South Australian senator Stirling Griff will lobby the Federal Government to make public league tables which name Australia’s best and worst performing aged-care providers.
According to the Adelaide Advertiser, the outspoken crossbench senator will back calls to make the new aged-care league tables available to the public.
The rating system, called the Outcome Monitoring System (OMS) was designed by the South Australian Health and Medical Research Institute (SAHMRI), the state’s first independent flagship health and medical research institute, and combines 12 key measures to show how every nursing home is performing, and will also soon include every home-care provider.
The system rates performance based on indicators including weight loss, pressure sores, falls, fractures, use of sedatives, opioid and antipsychotic drugs, pain management and premature mortality.
ROSA Director and THRF Mid-Career Fellow, Associate Professor Maria Inacio, said on the SAHMRI website, that the registry’s OMS will promote transparency and accountability throughout the industry.

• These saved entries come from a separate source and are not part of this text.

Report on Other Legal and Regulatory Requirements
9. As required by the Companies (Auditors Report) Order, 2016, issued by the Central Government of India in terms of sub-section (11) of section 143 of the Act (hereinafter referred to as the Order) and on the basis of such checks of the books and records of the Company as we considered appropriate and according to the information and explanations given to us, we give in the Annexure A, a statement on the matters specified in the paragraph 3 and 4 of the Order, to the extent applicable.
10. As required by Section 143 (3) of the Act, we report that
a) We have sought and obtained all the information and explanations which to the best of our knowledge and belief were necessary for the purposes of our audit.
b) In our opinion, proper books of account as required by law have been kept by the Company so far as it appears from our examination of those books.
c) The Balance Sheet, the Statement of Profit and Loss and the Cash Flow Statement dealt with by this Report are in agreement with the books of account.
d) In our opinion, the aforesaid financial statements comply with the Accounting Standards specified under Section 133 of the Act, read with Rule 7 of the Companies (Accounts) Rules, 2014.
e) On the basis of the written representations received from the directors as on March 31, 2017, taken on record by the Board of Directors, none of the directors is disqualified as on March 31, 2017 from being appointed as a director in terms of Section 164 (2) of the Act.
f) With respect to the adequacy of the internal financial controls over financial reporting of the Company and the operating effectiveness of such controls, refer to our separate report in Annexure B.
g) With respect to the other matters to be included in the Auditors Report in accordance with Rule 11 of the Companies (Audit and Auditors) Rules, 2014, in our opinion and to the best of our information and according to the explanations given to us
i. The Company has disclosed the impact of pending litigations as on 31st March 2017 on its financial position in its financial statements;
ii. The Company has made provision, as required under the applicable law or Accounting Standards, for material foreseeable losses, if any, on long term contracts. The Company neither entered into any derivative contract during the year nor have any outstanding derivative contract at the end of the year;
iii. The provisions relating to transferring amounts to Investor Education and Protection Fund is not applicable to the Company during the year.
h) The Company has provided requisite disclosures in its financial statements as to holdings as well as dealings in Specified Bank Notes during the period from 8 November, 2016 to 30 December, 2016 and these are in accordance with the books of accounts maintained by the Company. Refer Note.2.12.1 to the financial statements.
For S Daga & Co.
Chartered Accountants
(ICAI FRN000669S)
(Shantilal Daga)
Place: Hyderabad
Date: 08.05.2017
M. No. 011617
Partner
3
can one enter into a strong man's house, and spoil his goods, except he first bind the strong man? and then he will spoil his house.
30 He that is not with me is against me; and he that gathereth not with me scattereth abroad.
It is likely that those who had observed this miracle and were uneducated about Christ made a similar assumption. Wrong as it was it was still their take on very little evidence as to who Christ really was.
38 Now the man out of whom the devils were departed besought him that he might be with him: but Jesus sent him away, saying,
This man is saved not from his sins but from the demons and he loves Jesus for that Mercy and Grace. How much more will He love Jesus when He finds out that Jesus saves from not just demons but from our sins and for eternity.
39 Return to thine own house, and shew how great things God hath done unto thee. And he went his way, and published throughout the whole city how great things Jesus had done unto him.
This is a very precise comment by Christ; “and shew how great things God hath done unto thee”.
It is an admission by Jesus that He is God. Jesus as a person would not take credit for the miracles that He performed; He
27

“The indicators have been chosen based on what’s being used in other countries and factors found to be associated with poor health and increased risk of harm,” she said.
“Additionally, the indicators can be examined using routinely collected data that’s available from State and Commonwealth Governments, eliminating the burden of collecting new information from aged care residents or service providers.”
Griff, a member of the Centre Alliance party, said the rating system will be invaluable right across the sector.
“League tables lift everyone’s game and provide insights that enable the public to make informed choices,” he told The Advertiser.
“It is a must that these are made publicly available.”
Griff said SAHMRI had done “outstanding work” with its Registry of Senior Australians (ROSA) team, which conducted research on public reporting for the Royal Commission into Aged Care Quality and Safety.
ROSA’s OMS was presented to the royal commission in the hope that it could help inform recommendations for future policy changes regarding quality and safety monitoring within the sector.
Federal Opposition health and ageing spokesman Mark Butler is also a fan of the systyem.
“Transparency and clear information about aged-care facilities is a crucial step in fixing Scott Morrison’s aged-care neglect,” he told The Advertiser.
He said choosing a provider or nursing home was “one of the hardest decisions a family has to make” and they should have as much information as possible.